Bayesian Quantum Amplitude Estimation

TL;DR

This paper introduces BAE, a noise-aware Bayesian quantum amplitude estimation algorithm that achieves near-Heisenberg limit performance, adapts to noise, and outperforms existing methods in various scenarios.

Contribution

The paper presents BAE and aBAE, novel Bayesian algorithms for quantum amplitude estimation that are noise-aware, adaptive, parallelizable, and demonstrate superior performance over existing approaches.

Findings

BAE saturates the Heisenberg limit in ideal conditions.

BAE outperforms other algorithms in noisy and noiseless scenarios.
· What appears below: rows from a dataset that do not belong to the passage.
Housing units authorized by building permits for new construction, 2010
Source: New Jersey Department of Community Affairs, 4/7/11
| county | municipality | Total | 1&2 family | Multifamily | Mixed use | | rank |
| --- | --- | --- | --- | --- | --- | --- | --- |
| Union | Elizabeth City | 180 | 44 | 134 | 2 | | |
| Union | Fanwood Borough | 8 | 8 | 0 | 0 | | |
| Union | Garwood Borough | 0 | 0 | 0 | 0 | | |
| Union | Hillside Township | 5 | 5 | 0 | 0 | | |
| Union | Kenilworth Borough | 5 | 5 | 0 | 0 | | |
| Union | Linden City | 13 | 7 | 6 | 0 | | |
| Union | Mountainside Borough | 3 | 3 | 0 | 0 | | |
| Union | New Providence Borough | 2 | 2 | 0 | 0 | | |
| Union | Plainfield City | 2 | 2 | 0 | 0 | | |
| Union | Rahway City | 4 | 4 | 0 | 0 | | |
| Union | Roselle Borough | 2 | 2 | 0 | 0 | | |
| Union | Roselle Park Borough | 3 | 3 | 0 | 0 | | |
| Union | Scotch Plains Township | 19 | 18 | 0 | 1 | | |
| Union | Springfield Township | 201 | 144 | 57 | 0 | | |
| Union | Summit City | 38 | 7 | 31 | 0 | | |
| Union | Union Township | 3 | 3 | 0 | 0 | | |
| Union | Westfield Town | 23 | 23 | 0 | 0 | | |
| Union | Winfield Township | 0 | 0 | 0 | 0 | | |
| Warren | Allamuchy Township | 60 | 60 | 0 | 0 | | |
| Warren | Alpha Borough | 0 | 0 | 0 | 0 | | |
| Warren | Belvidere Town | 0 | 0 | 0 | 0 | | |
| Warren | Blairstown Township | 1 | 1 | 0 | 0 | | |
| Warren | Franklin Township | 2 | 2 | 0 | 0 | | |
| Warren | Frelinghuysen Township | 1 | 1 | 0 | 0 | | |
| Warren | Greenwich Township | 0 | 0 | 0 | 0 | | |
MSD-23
BAE can learn and adapt in the presence of decoherence.

Abstract

We present BAE, a problem-tailored and noise-aware Bayesian algorithm for quantum amplitude estimation. In a fault tolerant scenario, BAE is capable of saturating the Heisenberg limit; if device noise is present, BAE can dynamically characterize it and self-adapt. We further propose aBAE, an annealed variant of BAE drawing on methods from statistical inference, to enhance robustness. Our proposals are parallelizable in both quantum and classical components, offer tools for fast noise model assessment, and can leverage preexisting information. Additionally, they accommodate experimental limitations and preferred cost trade-offs. We propose a robust benchmark for amplitude estimation algorithms and use it to test BAE against other approaches, demonstrating its competitive performance in both noisy and noiseless scenarios. In both cases, it achieves lower error than any other algorithm as a function of the cost. In the presence of decoherence, it is capable of learning when other algorithms fail.